Embora as necessidades do atual estado de saúde do Tequinho sejam diversas e dispendiosas, Adriana agradece a Deus e à população de Lagoa da Prata que, desde o ocorrido, ajuda a família a custear algumas das despesas, através de doações diretas, ou de bingos e rifas. 

(Foto: Arquivo pessoal/reprodução).

 

A adaptação feita na casa da dona Meire para receber o Anderson, logo após a sua desospitalização, chegou a ser iniciada pela Prefeitura, em virtude de um acordo firmado em uma audiência com diversas secretarias. No entanto, durante a obra, o setor jurídico do município entendeu que, como o prefeito estava ausente durante a audiência, o acordo não era válido e a construção deveria ser interrompida. Após essa situação, a população de Lagoa da Prata se mobilizou para adaptar um outro cômodo da casa – a obra iniciada pela Prefeitura continua do mesmo jeito, inclusive – e só então foi possível receber o Tequinho e as instalações médicas que o mantém vivo. 

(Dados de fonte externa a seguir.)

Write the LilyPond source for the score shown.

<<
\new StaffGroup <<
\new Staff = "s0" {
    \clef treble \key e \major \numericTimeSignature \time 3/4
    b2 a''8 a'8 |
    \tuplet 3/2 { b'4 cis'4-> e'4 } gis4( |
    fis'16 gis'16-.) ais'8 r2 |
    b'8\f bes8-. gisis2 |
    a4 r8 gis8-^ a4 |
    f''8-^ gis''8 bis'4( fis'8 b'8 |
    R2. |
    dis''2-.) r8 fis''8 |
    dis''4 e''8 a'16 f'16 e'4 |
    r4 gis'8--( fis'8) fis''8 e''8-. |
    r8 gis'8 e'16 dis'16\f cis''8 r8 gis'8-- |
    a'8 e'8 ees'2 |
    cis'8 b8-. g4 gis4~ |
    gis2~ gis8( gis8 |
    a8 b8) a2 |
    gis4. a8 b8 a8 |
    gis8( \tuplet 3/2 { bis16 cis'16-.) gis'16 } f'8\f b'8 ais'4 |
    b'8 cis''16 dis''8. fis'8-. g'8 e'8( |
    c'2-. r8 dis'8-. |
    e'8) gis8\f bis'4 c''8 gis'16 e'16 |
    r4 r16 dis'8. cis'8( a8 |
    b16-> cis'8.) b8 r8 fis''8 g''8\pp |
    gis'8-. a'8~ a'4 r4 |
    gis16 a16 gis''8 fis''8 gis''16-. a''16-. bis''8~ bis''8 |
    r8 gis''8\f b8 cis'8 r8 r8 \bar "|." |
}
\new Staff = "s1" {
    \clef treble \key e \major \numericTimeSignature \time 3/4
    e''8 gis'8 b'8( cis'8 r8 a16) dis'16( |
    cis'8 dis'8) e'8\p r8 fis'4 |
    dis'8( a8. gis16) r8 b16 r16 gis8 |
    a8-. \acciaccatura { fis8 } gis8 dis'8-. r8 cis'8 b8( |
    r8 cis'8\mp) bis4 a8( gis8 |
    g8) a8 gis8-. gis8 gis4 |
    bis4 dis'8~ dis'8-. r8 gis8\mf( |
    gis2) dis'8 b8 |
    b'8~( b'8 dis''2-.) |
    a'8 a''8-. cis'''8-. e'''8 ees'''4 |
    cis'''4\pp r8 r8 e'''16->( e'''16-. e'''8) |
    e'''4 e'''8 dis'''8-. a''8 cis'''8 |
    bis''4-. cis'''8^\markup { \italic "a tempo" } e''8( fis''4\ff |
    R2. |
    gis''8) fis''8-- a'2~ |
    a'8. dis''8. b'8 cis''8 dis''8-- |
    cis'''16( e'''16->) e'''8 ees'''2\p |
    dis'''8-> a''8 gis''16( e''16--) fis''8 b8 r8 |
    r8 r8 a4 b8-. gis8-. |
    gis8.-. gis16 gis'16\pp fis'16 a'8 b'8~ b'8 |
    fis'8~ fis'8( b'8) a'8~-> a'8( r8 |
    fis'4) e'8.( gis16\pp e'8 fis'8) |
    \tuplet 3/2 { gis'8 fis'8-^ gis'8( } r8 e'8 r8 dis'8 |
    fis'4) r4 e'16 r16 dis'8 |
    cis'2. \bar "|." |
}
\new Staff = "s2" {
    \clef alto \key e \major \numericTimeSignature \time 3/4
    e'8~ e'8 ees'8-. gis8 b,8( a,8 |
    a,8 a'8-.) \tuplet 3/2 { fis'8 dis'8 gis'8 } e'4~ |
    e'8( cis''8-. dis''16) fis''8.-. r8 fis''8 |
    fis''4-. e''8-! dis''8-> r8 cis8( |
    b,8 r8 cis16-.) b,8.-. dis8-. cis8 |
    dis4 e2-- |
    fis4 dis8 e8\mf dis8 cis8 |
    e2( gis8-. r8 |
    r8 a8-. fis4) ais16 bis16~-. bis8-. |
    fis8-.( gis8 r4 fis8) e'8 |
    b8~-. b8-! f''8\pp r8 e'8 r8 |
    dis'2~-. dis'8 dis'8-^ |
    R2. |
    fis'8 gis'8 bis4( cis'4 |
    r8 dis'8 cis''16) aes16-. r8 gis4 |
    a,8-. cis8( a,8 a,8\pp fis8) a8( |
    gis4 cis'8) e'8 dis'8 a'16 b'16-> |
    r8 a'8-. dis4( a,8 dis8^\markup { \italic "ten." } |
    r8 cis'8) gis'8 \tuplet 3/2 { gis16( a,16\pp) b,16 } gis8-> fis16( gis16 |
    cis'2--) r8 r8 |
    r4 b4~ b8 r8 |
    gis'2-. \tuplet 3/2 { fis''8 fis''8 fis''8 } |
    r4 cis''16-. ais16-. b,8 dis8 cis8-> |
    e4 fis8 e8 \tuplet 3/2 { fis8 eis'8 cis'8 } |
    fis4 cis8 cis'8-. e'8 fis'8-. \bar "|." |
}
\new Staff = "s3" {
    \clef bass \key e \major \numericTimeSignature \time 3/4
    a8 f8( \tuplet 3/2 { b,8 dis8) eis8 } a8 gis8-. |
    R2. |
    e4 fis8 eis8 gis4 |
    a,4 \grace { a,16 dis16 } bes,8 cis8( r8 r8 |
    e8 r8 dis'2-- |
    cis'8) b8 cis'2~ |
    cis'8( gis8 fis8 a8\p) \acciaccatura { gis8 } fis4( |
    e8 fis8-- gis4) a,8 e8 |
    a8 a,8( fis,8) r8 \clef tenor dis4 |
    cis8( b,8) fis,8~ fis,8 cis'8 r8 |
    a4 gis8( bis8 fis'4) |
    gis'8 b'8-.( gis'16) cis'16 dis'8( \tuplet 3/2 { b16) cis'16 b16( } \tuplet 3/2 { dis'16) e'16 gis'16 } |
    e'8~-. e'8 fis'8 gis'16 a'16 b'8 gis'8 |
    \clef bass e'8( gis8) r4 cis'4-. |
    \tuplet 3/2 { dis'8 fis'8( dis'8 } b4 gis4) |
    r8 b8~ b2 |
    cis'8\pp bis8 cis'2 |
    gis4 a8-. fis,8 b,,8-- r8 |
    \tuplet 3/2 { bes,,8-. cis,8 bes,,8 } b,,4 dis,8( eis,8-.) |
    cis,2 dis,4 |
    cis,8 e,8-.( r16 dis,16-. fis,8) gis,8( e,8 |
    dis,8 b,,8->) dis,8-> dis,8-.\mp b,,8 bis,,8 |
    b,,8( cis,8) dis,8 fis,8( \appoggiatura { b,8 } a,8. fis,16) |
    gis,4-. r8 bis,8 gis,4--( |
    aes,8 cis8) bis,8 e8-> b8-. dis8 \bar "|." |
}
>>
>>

Eu agradeço a população da cidade e os amigos do Anderson que com frequência nos ajudam. Essa situação mostrou o quanto ele é querido. Teve toda uma movimentação na época, inclusive uma caminhada pela paz, e é exatamente isso o que até hoje eu peço – a paz e a vontade de ajudar o próximo”.

 

“Polícia Militar de Minas Gerais possui normatização baseada nos Direitos Humanos e Filosofia de Polícia Comunitária”

 

O Jornal Cidade entrou em contato com a Assessoria de Comunicação do 7° Batalhão da Polícia Militar sobre o treinamento recebido pelos agentes de segurança pública e também sobre a atenção à saúde mental destes em virtude dos diferentes riscos de uma abordagem. Em resposta, a tenente PM Lorena Azevedo afirmou que a preparação psicológica dos oficiais é feita não só durante o período de formação, mas rotineiramente antes do início de cada turno. Além disso, também é oferecido pelo sistema de saúde da PMMG acesso integral à saúde, inclusive atendimento psicológico. 

 

Sobre o uso da força policial, a tenente afirmou que “a Polícia Militar de Minas Gerais possui normatização baseada nos Direitos Humanos e Filosofia de Polícia Comunitária. Assim há o manual e treinamento sobre uso diferenciado da força, que vai desde a presença policial até o tiro de preservação da vida, que não necessariamente é letal. A PM utiliza armas de fogo e força potencialmente letal com o único intuito de cessar injustas agressões recebidas por parte de abordados e/ou infratores. O nível de uso da força pode subir ou diminuir de acordo com o comportamento do agressor.”